It seems any of the recent visual profiler releases - at least CUDA 3.2, 4.0rc1 and 4.0rc2 - can’t actually profile code which is not run on the first CUDA device. After some hardware rearrangement in my development box yesterday, the device which used to be enumerated as 0 is now enumerated as 1. It is the only compute permissive device in the system. It now seems I can’t profile code anymore, because the compute profiler seems to be hardwired to look for profiler output from device 0 only. To illustrate:
If I start the compute visual profiler and run it without selecting a device, the code runs, then the visual profiler reports the usual “temp_compute_profiler_0_0.csv’ for application run 0 not found” error.
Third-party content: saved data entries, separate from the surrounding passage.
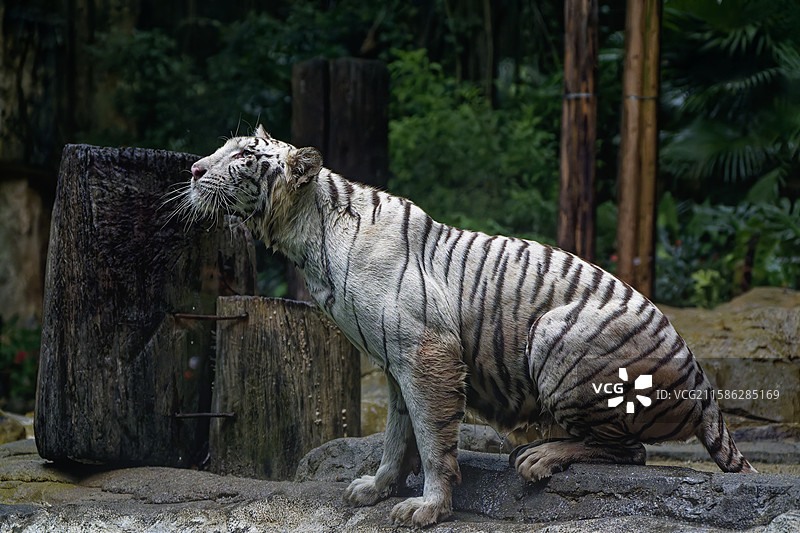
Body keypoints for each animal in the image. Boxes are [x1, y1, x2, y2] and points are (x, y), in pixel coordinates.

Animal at [174, 126, 756, 528]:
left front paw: (427, 508)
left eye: (243, 156)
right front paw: (377, 488)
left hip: (555, 336)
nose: (195, 170)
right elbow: (397, 434)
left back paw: (538, 455)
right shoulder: (395, 364)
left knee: (629, 451)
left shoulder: (425, 353)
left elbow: (432, 439)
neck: (306, 235)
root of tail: (701, 378)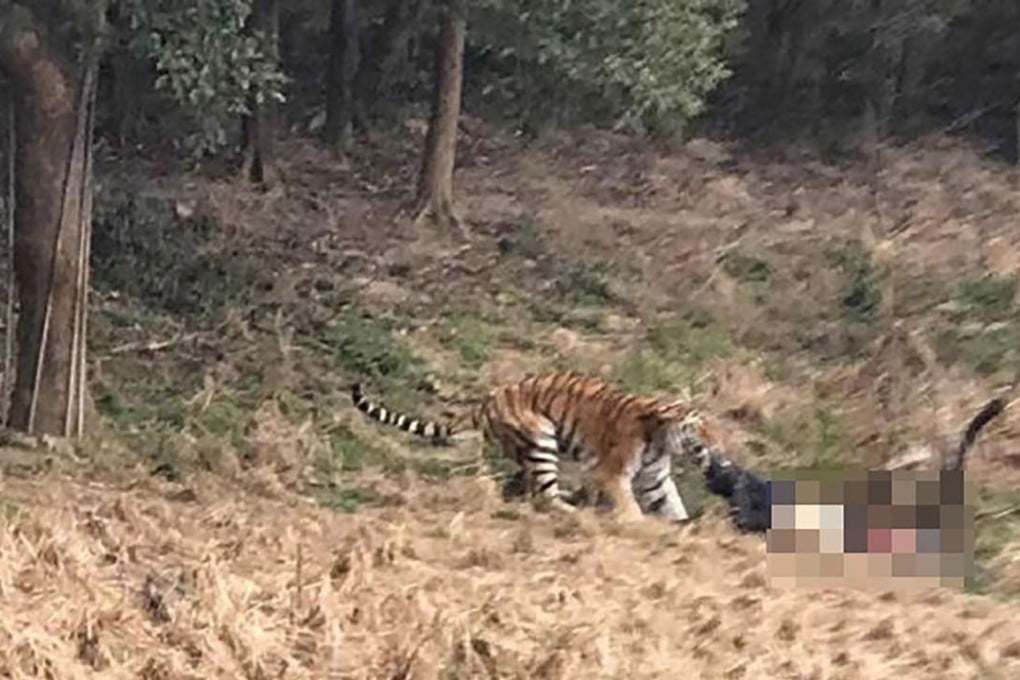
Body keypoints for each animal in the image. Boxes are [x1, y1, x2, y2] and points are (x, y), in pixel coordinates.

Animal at [350, 371, 770, 532]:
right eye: (700, 427)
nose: (719, 446)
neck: (662, 439)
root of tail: (487, 400)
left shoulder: (655, 478)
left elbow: (672, 504)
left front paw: (682, 525)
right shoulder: (612, 471)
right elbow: (629, 503)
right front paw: (634, 522)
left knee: (527, 486)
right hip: (541, 436)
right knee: (545, 494)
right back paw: (574, 510)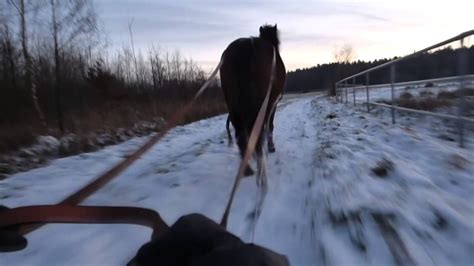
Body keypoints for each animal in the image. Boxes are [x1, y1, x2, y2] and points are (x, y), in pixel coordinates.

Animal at [220, 24, 286, 177]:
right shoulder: (272, 104)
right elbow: (269, 125)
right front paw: (271, 146)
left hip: (233, 105)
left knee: (240, 134)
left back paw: (247, 168)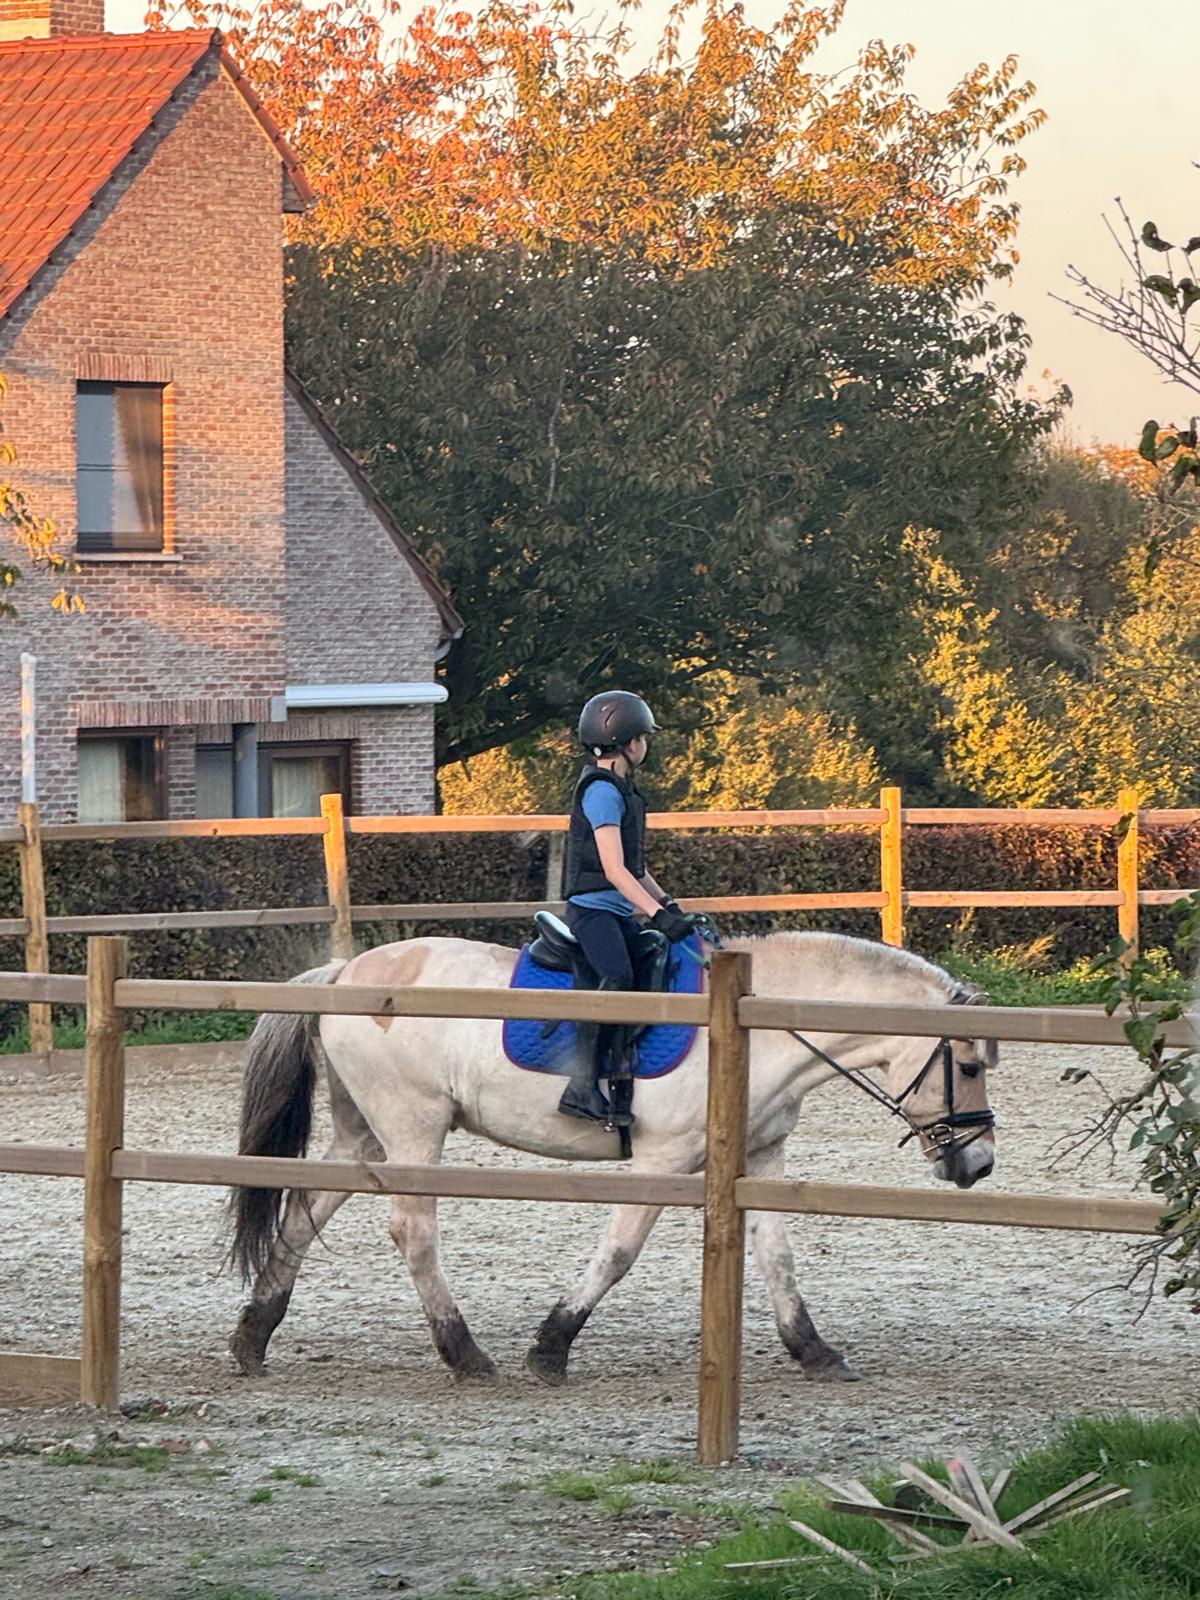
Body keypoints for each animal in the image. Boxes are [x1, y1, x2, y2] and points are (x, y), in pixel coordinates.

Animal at [227, 929, 998, 1386]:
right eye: (966, 1065)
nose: (980, 1164)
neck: (761, 1026)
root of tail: (347, 970)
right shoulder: (664, 1160)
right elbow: (620, 1251)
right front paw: (551, 1346)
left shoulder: (760, 1156)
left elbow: (778, 1257)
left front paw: (813, 1351)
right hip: (414, 1129)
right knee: (414, 1232)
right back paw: (465, 1354)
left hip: (364, 1136)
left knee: (302, 1213)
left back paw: (253, 1338)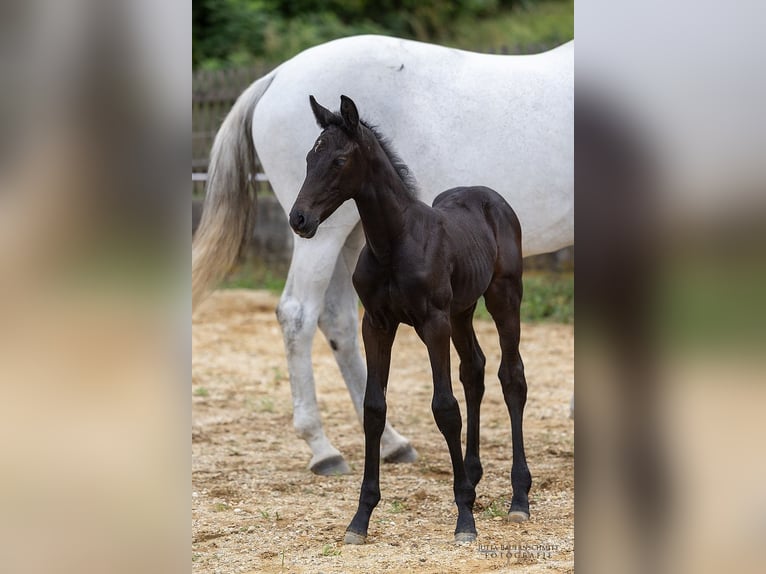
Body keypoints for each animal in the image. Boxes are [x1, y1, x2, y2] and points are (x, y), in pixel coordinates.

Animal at [195, 36, 572, 476]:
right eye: (310, 158)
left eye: (340, 160)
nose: (298, 217)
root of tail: (275, 75)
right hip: (325, 236)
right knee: (297, 314)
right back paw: (322, 447)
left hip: (347, 237)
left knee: (338, 321)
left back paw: (391, 442)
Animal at [290, 94, 536, 544]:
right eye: (308, 157)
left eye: (338, 160)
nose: (299, 219)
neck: (394, 241)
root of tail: (490, 197)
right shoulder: (376, 324)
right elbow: (373, 408)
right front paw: (361, 518)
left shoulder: (432, 323)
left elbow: (445, 408)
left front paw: (464, 519)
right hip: (462, 311)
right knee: (474, 371)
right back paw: (473, 477)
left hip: (504, 297)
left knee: (512, 378)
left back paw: (519, 498)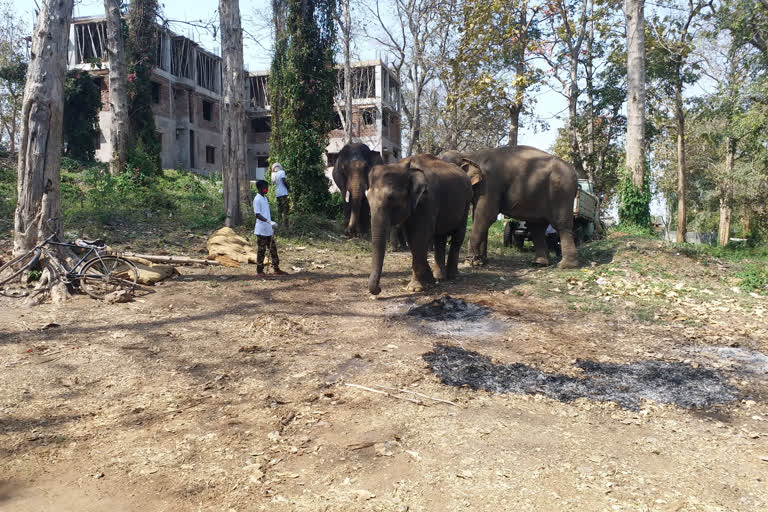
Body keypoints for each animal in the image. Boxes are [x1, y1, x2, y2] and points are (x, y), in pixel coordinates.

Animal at [368, 153, 484, 296]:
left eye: (392, 198)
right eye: (367, 198)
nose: (379, 289)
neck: (405, 167)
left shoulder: (427, 199)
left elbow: (419, 235)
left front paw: (416, 288)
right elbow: (412, 237)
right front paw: (428, 283)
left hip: (466, 201)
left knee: (458, 235)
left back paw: (453, 277)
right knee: (440, 238)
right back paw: (439, 277)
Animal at [440, 144, 580, 268]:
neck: (470, 155)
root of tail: (574, 172)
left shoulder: (490, 184)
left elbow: (486, 215)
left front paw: (470, 263)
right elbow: (479, 217)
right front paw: (481, 262)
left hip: (562, 192)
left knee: (561, 225)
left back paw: (565, 266)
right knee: (537, 227)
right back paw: (539, 263)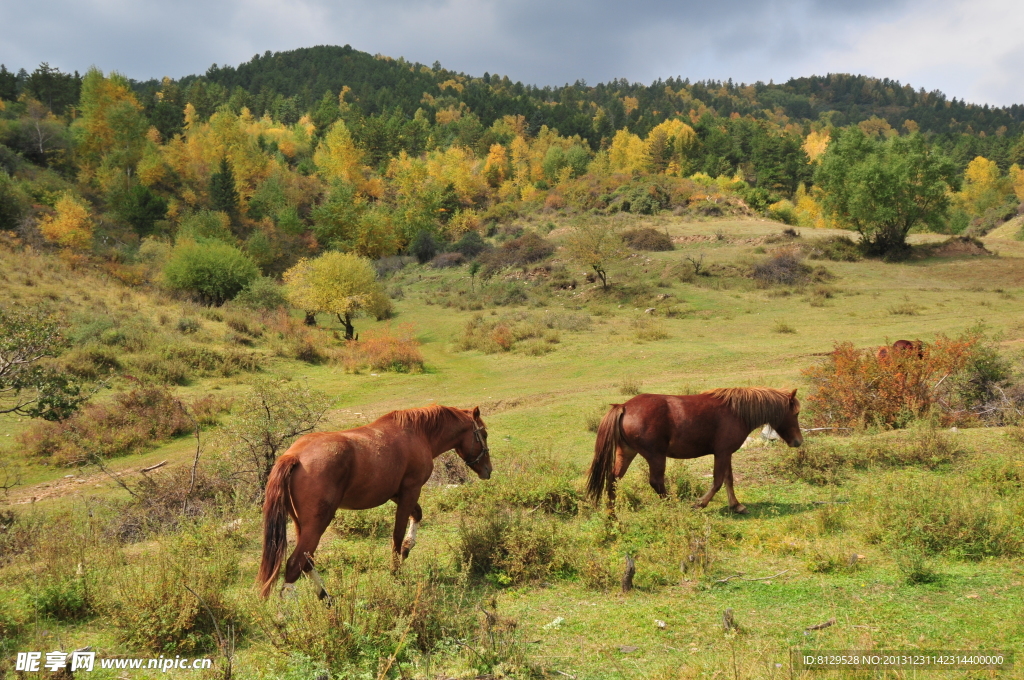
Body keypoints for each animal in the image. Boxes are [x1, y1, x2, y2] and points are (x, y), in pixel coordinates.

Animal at [260, 405, 491, 598]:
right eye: (484, 434)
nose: (488, 470)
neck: (418, 434)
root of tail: (294, 456)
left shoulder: (396, 494)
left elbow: (417, 515)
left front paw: (407, 548)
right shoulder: (410, 490)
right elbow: (397, 533)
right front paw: (396, 570)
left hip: (301, 525)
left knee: (306, 562)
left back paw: (326, 597)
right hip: (316, 525)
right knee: (294, 565)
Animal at [589, 385, 802, 512]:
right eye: (796, 413)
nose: (798, 441)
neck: (736, 412)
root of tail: (624, 406)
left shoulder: (726, 454)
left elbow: (729, 480)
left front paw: (736, 505)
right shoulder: (722, 453)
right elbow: (718, 481)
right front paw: (700, 503)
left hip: (626, 452)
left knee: (613, 479)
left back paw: (612, 513)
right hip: (656, 456)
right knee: (656, 482)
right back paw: (672, 506)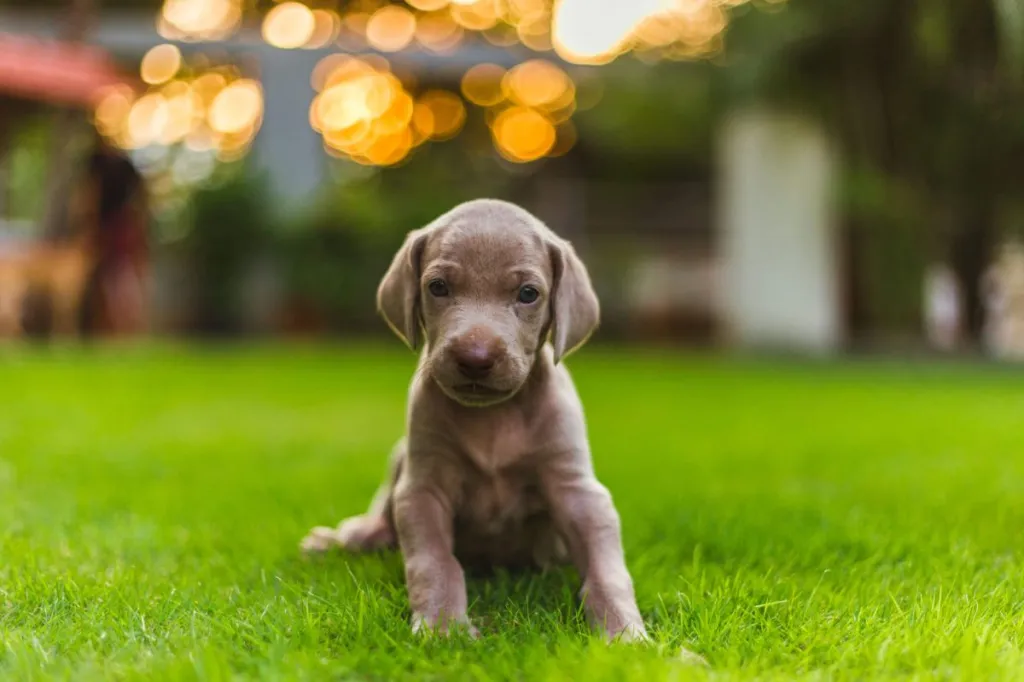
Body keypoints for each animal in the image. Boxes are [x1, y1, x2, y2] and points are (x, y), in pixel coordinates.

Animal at [303, 197, 651, 643]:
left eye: (528, 294)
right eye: (437, 287)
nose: (475, 357)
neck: (493, 418)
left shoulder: (578, 491)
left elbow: (607, 571)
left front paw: (624, 633)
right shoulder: (424, 489)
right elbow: (435, 563)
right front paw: (443, 627)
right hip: (401, 455)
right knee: (382, 514)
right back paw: (343, 538)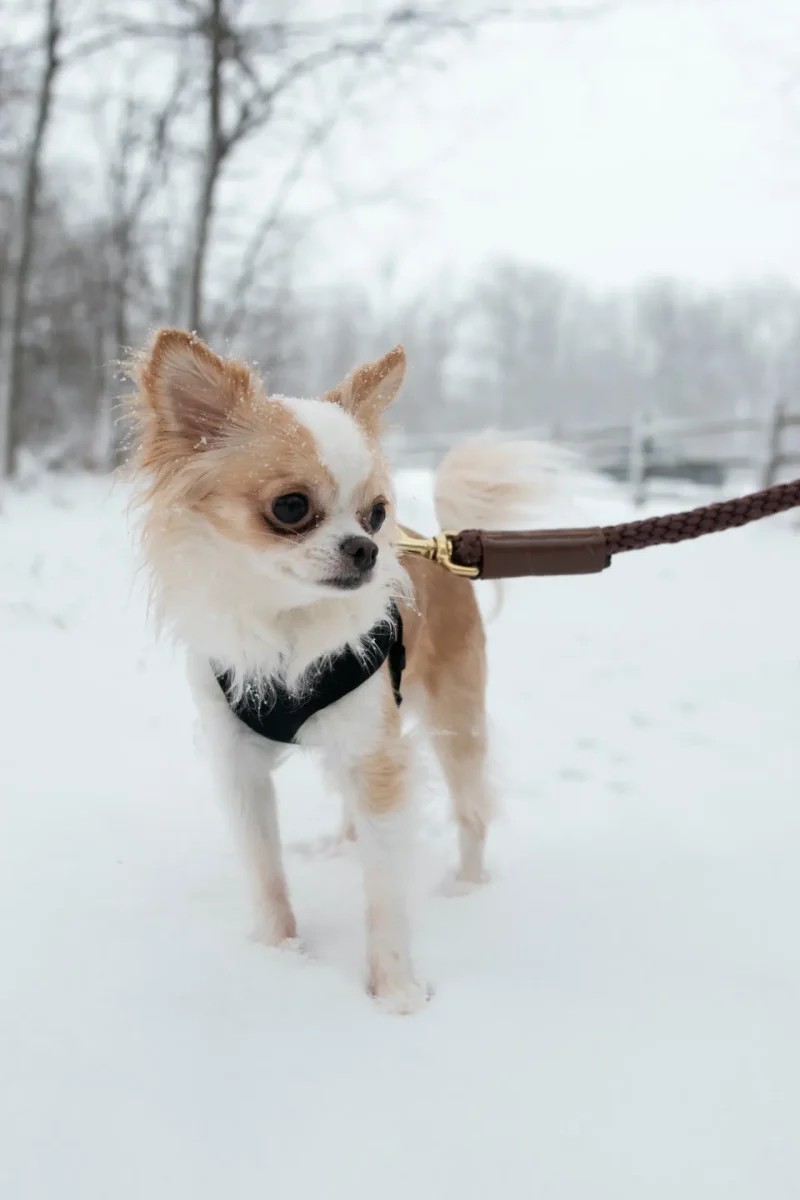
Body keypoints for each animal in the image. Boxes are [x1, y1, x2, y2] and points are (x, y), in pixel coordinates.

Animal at [130, 331, 556, 1012]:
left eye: (377, 513)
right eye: (291, 507)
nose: (369, 546)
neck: (289, 623)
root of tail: (439, 543)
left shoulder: (377, 757)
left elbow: (385, 892)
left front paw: (396, 992)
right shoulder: (240, 762)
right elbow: (266, 871)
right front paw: (278, 956)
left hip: (455, 718)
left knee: (471, 811)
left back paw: (466, 888)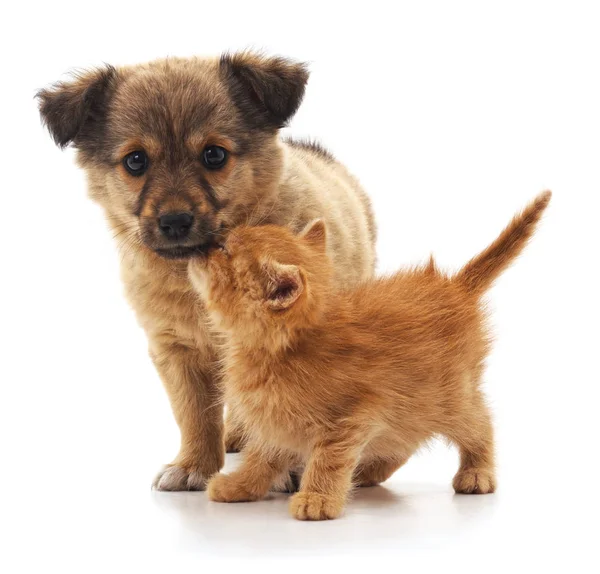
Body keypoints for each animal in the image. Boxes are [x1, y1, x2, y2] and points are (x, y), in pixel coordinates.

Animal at [37, 54, 376, 492]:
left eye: (214, 155)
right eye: (135, 161)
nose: (175, 222)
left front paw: (288, 466)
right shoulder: (178, 349)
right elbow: (194, 414)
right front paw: (193, 465)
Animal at [190, 192, 552, 520]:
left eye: (224, 250)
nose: (200, 247)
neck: (277, 351)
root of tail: (456, 287)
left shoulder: (356, 415)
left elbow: (328, 460)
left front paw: (318, 498)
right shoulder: (276, 419)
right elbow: (261, 456)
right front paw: (241, 485)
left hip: (449, 399)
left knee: (480, 424)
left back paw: (477, 473)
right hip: (414, 402)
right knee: (405, 440)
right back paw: (368, 472)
I can sort of understand that - the profiler is looking for output from device 0 and the code ran on device 1 - although one might wonder why the profiler would offer to profile code on a compute prohibited device, but I digress…
If I select device 1 explicitly in the session settings and run the application, the program runs and the profiler also reports the “temp_compute_profiler_0_0.csv’ for application run 0 not found” error. When I look at the temporary directory, the driver has dropped the requisite csv files:
$ ls *.csv temp_compute_profiler_0_1.csv temp_compute_profiler_12_1.csv temp_compute_profiler_3_1.csv temp_compute_profiler_7_1.csv temp_compute_profiler_10_1.csv temp_compute_profiler_13_1.csv temp_compute_profiler_4_1.csv temp_compute_profiler_8_1.csv temp_compute_profiler_11_1.csv temp_compute_profiler_14_1.csv temp_compute_profiler_5_1.csv temp_compute_profiler_9_1.csv temp_compute_profiler_1_1.csv temp_compute_profiler_2_1.csv temp_compute_profiler_6_1.csv
but the compute profiler seems to be looking only for csv files which end in _0, which I presume signifies the device from which the profiler output was generated. The result is a compute profiler failure.
Has anyone else seen this? Am I doing something wrong? Is there some sort of work around. I can’t believe I am going to be stuck without access to the visual profiler until the 4.1 release cycle…
EDIT: It is possible to do a run in the compute profiler, then hand rename the .csv output from the first run and do a second run. The compute profiler will find the results of the first run and process the results. It correctly parses the csv headers and reports the correct session, context and device information. Seriously, fix this please.